Wer vertritt Sie, wenn Sie selbst nicht mehr entscheiden können? Was in der Praxis häufig passiert, ist durch die gesetzliche Erwachsenenvertretung rechtlich abgesichert, nämlich dass sich Angehörige um die täglichen Geschäfte von betroffenen Personen kümmern. Diese Vertretung kommt dann in Frage, wenn Betroffene nicht mehr entscheidungsfähig sind und sie ihre Vertretung nicht mehr selbst wählen können.

Eine Tastatur mit einem Würfel der das Zeichen für einen Paragrafen zeigt.
Eine Person blättert in einem Rechtsbuch.

Leistungen

Individuelle Interessensvertretung durch eine oder mehrere Vertrauensperson/en für bestimmte gesetzlich vorgegebene Bereiche bei Verlust der Entscheidungsfähigkeit:

  • Vertretung in Verwaltungsverfahren und verwaltungsgerichtlichen Verfahren: (z.B. Antragstellung auf Pflegegeld) oder gerichtlichen Verfahren (z.B. in einem Zivilprozess)
  • Verwaltung von Einkünften, Vermögen und Verbindlichkeiten
  • Abschluss von Rechtsgeschäften zur Deckung des Pflege- und Betreuungsbedarfs
  • Entscheidung über medizinische Behandlungen und Abschluss von damit in Zusammenhang stehenden Verträgen
  • Änderung des Wohnortes und Abschluss von Heimverträgen
  • Vertretung in anderen personenrechtlichen Angelegenheiten und Rechtsgeschäften (z.B. Scheidung)
  • Abschluss von nicht oben genannten Rechtsgeschäften (z.B. Kauf eines Autos)
  • Kontaktpflicht der Erwachsenenvertretung mindestens 1x pro Monat
  • Verschwiegenheitspflicht

Voraussetzungen

  • fehlende Entscheidungsfähigkeit aufgrund einer psychischen Erkrankung oder vergleichbaren Beeinträchtigung
  • eine Vertretung kann selbst nicht mehr gewählt werden
  • keine bestehende Vertretung für die von der gesetzlichen Erwachsenenvertretung vorgesehenen Angelegenheiten
  • Bescheinigung über ein nahes Angehörigenverhältnis zur betroffenen Person:
    • Ehegatte*Ehegattin
    • Eingetragene*r Partner*in
    • Lebensgefährte*Lebensgefährtin (mind. seit drei Jahren im gemeinsamen Haushalt lebend)
    • volljährige Kinder und Enkelkinder
    • Eltern und Großeltern
    • Geschwister, Nichten und Neffen
    • Person, die in einer Erwachsenenvertreter-Verfügung bestimmt wurde
    • Hinweis: Personen, die aus bestimmten Gründen ungeeignet erscheinen oder in einem Abhängigkeitsverhältnis bzw. in einer anderen engen Beziehung zu einer Krankenanstalt, einem Heim oder einer sonstigen Einrichtung stehen, dürfen eine gesetzliche Erwachsenenvertretung für eine dort betreute Person nicht übernehmen.
  • Registrierung im Österreichischen Zentralen Vertretungsverzeichnis durch Notar*in, Rechtsanwalt*Rechtsanwältin oder Erwachsenenschutzverein

Kosten

Bei Erwachsenenschutzvereinen kann die gesetzliche Erwachsenenvertretung relativ kostengünstig registriert werden. Die Kosten für die Registrierung betragen € 50,-. Die Kosten für die Errichtung über eine*n Notar*in oder Rechtsanwält*in sind individuell zu vereinbaren.
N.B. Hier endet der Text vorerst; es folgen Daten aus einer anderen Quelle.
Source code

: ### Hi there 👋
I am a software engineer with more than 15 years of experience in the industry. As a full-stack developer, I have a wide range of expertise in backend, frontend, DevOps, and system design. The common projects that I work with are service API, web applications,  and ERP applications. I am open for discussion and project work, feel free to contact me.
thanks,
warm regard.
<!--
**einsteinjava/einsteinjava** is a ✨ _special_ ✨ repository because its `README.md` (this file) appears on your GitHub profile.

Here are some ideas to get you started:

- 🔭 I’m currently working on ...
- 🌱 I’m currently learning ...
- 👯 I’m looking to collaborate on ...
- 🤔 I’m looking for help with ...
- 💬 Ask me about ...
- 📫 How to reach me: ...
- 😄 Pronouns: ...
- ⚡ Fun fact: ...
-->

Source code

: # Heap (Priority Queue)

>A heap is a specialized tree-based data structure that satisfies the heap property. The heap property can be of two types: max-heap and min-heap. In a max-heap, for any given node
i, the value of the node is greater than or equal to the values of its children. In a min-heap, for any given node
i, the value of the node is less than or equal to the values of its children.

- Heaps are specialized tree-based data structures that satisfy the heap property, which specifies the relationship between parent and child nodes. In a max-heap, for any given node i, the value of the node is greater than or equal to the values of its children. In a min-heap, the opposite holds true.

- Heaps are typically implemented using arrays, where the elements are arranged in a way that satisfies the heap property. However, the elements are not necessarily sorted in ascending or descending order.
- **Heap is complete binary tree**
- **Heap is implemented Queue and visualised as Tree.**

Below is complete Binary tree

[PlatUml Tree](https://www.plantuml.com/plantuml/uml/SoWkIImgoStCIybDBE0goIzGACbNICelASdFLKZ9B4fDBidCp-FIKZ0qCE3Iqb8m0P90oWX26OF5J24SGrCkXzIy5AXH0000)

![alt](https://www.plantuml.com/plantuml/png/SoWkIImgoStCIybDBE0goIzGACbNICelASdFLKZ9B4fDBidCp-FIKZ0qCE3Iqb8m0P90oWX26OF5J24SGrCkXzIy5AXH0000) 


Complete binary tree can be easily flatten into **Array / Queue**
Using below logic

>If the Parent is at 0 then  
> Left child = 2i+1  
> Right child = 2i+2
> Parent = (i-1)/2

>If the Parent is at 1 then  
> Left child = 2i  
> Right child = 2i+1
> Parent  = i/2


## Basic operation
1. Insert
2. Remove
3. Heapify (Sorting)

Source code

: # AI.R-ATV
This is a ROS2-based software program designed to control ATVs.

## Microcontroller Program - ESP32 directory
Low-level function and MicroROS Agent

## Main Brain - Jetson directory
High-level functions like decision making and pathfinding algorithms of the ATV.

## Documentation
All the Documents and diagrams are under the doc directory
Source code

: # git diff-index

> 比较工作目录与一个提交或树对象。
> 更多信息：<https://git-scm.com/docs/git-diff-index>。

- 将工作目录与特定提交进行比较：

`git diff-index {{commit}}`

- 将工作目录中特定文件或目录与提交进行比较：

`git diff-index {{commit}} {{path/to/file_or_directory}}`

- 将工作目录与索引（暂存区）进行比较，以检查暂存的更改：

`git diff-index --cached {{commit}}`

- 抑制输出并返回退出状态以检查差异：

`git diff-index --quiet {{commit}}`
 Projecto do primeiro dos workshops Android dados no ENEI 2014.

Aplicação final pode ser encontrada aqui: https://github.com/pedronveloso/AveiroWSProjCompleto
Beachten Sie auch, dass die gesetzliche Erwachsenenvertretung einen Anspruch auf Aufwandsersatz für jene Kosten hat, die im Rahmen der Vertretung anfallen.

Wohin kann ich mich wenden?

Es ist ratsam, sich bei der Errichtung einer gesetzlichen Erwachsenenvertretung beraten zu lassen. Kostenlose Informationen erhalten Sie bei den Erwachsenenschutzvereinen. Informationen erhalten Sie auch bei einem*einer Notar*in oder Rechtsanwalt*Rechtsanwältin.

Hinweis: Eine Erstberatung bei Notar*innen ist in Österreich (ohne weitere Leistungen!) kostenlos. Eine kostenlose Erstberatung durch Rechtsanwält*innen erhalten Sie hier.

Häufige Fragen

Entscheidungsfähig ist eine Person dann, wenn sie die Folgen ihres Verhaltens versteht, ihren Willen danach bestimmen und sich entsprechend verhalten kann.

Ob jemand entscheidungsfähig ist oder nicht, ist oft auch eine Frage der Unterstützung (z.B. braucht jemand vielleicht nur eine Person, die einen schwierigen Text in einfachen Worten erklärt, damit er*sie zu einer Entscheidung gelangen kann). Daher muss bei der Beurteilung der Entscheidungsfähigkeit auch berücksichtigt werden, ob die Person durch Unterstützung entscheidungsfähig bleibt.

Die Bescheinigung des geistigen Zustandes der betroffenen Person erfolgt mit ärztlichem Zeugnis durch den*die nahe*n Angehörige*n.

Die gesetzliche Erwachsenenvertretung ist mit der Erfüllung aller Voraussetzungen und der Eintragung im Österreichischen Zentralen Vertretungsverzeichnis durch Notar*in, Rechtsanwalt*Rechtsanwältin oder Erwachsenenschutzverein sofort wirksam.

Ja, dies ist jederzeit möglich. Sogar noch nach Verlust der Entscheidungsfähigkeit können Sie jederzeit einen Widerspruch einlegen. Es genügt dabei, wenn Sie zu erkennen geben, dass Sie nicht mehr vertreten sein wollen. Das „Zuerkennengeben“ führt aber nicht automatisch zur Beendigung der Vertretung, hier braucht es noch die Eintragung im Österreichischen Zentralen Vertretungsverzeichnis durch einen*eine Notar*in, einen*eine Rechtsanwalt*Rechtsanwältin oder einen Erwachsenenschutzverein.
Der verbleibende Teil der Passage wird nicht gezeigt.